Статуя «холодна», как мрамор, не потому, что она каменная, но потому, что она с самого начала отражает фигуральную холодность состояния Пигмалиона: «Огонь погас, воображение оледенело. Мрамор выходит холодным из моих рук...» (1:1224; 505). Изначальная буквальная холодность мрамора обернулась фигуральным пылом в момент изобретения, и, в свою очередь, этот пыл питал энтузиазм Пигмалиона, вовлекавшего природу в аналогический процесс подражания, в котором обнаруживаются и обмениваются общие свойства искусства и природы, «genie» и «amour»; к природе тогда можно обращаться как к «совершенным творениям природы, которым дерзал я подражать в своем искусстве... пленительным моделям, опалявшимменя огнемлюбви и вдохновения» (1:1225, курсив мой; 506). Но в начале действия нам далеко до иллюзии этого «прекрасного» равновесия «я» и другого.

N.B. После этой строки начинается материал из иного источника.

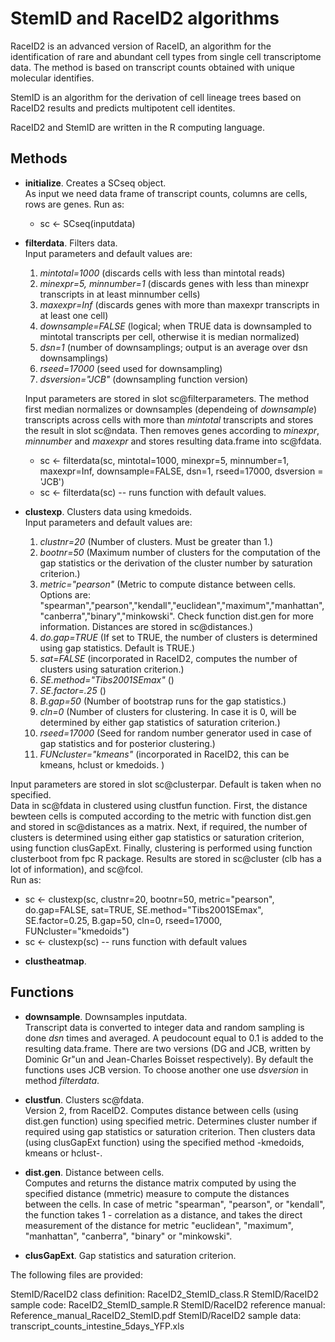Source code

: # StemID and RaceID2 algorithms

RaceID2 is an advanced version of RaceID, an algorithm for the identification of rare and abundant cell types from single cell transcriptome data. The method is based on transcript counts obtained with unique molecular identifies.

StemID is an algorithm for the derivation of cell lineage trees based on RaceID2 results and predicts multipotent cell identites.

RaceID2 and StemID are written in the R computing language.

## Methods
* **initialize**. Creates a SCseq object. <br />
 As input we need data frame of transcript counts, columns are cells, rows are genes. Run as:
  + sc <- SCseq(inputdata)

* **filterdata**.
Filters data. <br /> 
Input parameters and default values are: 
  1. _mintotal=1000_ (discards cells with less than mintotal reads)
  2. _minexpr=5, minnumber=1_ (discards genes with less than minexpr transcripts in at least minnumber cells)
  3. _maxexpr=Inf_ (discards genes with more than maxexpr transcripts in at least one cell)
  4. _downsample=FALSE_ (logical; when TRUE data is downsampled to mintotal transcripts per cell, otherwise it is median normalized)
  5. _dsn=1_ (number of downsamplings; output is an average over dsn downsamplings)
  6. _rseed=17000_ (seed used for downsampling)
  7. _dsversion="JCB"_ (downsampling function version) <br />
  
  Input parameters are stored in slot sc@filterparameters. 
  The method first median normalizes or downsamples (dependeing of _downsample_) transcripts across cells with more than _mintotal_ transcripts and stores the result in slot sc@ndata.
  Then removes genes according to _minexpr_, _minnumber_ and _maxexpr_ and stores resulting data.frame into sc@fdata. 

  + sc <- filterdata(sc, mintotal=1000, minexpr=5, minnumber=1, maxexpr=Inf, downsample=FALSE, dsn=1, rseed=17000, dsversion = 'JCB')
  + sc <- filterdata(sc) -- runs function with default values.

* **clustexp**. Clusters data using kmedoids. <br/>
  Input parameters and default values are: 
  1. _clustnr=20_ (Number of clusters. Must be greater than 1.)
  2. _bootnr=50_ (Maximum number of clusters for the computation of the gap statistics or the derivation of the cluster number by saturation criterion.)
  3. _metric="pearson"_ (Metric to compute distance between cells. Options are:  "spearman","pearson","kendall","euclidean","maximum","manhattan","canberra","binary","minkowski". Check function dist.gen for more information. Distances are stored in sc@distances.)
  4. _do.gap=TRUE_ (If set to TRUE, the number of clusters is determined using gap statistics. Default is TRUE.)
  5. _sat=FALSE_ (incorporated in RaceID2, computes the number of clusters using saturation criterion.)
  6. _SE.method="Tibs2001SEmax"_ ()
  7. _SE.factor=.25_ ()
  8. _B.gap=50_ (Number of bootstrap runs for the gap statistics.)
  9. _cln=0_ (Number of clusters for clustering. In case it is 0, will be determined by either gap statistics of saturation criterion.)
  10. _rseed=17000_ (Seed for random number generator used in case of gap statistics and for posterior clustering.)
  11. _FUNcluster="kmeans"_ (incorporated in RaceID2, this can be kmeans, hclust or kmedoids. ) <br />
  
 Input parameters are stored in slot sc@clusterpar. Default is taken when no specified. <br/>
 Data in sc@fdata in clustered using clustfun function. 
 First, the distance bewteen cells is computed according to the metric with function dist.gen and stored in sc@distances as a matrix. 
 Next, if required, the number of clusters is determined using either gap statistics or saturation criterion, using function clusGapExt.
 Finally, clustering is performed using function clusterboot from fpc R package. 
 Results are stored in sc@cluster (clb has a lot of information), and sc@fcol.  <br/>
  Run as:

  + sc <- clustexp(sc, clustnr=20, bootnr=50, metric="pearson", do.gap=FALSE, sat=TRUE, SE.method="Tibs2001SEmax", SE.factor=0.25, B.gap=50, cln=0, rseed=17000, FUNcluster="kmedoids")
  + sc <- clustexp(sc) -- runs function with default values

* **clustheatmap**.

## Functions
* **downsample**. Downsamples inputdata. <br />
Transcript data is converted to integer data and random sampling is done _dsn_ times and averaged. A peudocount equal to 0.1 is added to the resulting data.frame. 
There are two versions (DG and JCB, written by Dominic Gr"un and Jean-Charles Boisset respectively). By default the functions uses JCB version. To choose another one use _dsversion_ in method _filterdata_.

* **clustfun**. Clusters sc@fdata. <br/>
Version 2, from RaceID2. Computes distance between cells (using dist.gen function) using specified metric. Determines cluster number if required using gap statistics or saturation criterion. Then clusters data (using clusGapExt function) using the specified method -kmedoids, kmeans or hclust-. <br />

* **dist.gen**. Distance between cells. <br/>
Computes and returns the distance matrix computed by using the specified distance (mmetric) measure to compute the distances between the cells. In case of metric "spearman", "pearson", or "kendall", the function takes 1 - correlation as a distance, and takes the direct measurement of the distance for metric "euclidean", "maximum", "manhattan", "canberra", "binary" or "minkowski".

* **clusGapExt**. Gap statistics and saturation criterion. <br/>




The following files are provided:

StemID/RaceID2 class definition: RaceID2_StemID_class.R 
StemID/RaceID2 sample code: RaceID2_StemID_sample.R
StemID/RaceID2 reference manual: Reference_manual_RaceID2_StemID.pdf
StemID/RaceID2 sample data: transcript_counts_intestine_5days_YFP.xls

Обмен становится избыточным, порождает свою собственную возвышенность по мере того, как иллюзорное присутствие «я» придает объекту квазибожественные силы, а они, в свою очередь, ввергают субъект в состояние благоговейного паралича воли, полностью отчужденной от своих произведений. Этот вид благоговения, замирающего перед своей собственной возвышенностью, вновь назван холодным (по контрасту с «огнем» моделей для подражания): «Совершенные творения природы... опалявшие меня огнем любви и вдохновения,— с тех пор как я превзошел вас, вы все стали мне безразличны» (506). Но эта холодность не имеет ничего общего с холодностью первоначального камня; термодинамика материального воображения в духе Башляра ничем не сможет поживиться в «Пигмалионе». В этом тексте «горячее» и «холодное» — не материальные свойства, но следствие переноса фигурального на буквальное, вызванного амбивалентным отношением между произведением как продолжением «я» и квазибожественной инаковостью. Это скрыто утверждается с того момента, как только говорится, что Галатея богоподобна; с этого момента подразумевается возвышенное, природа отступает на задний план, и на ее место, как в философии Канта, приходит терминология самости и самосознания [204] .
204
Кант. § 28 (S. 109): «Следовательно, возвышенность содержится не в какой-либо вещи природы, а только в нашей душе [Gemut]...» (пер. М. И. Левиной: цит. по: Кант И. Критика способности суждения. С. 103).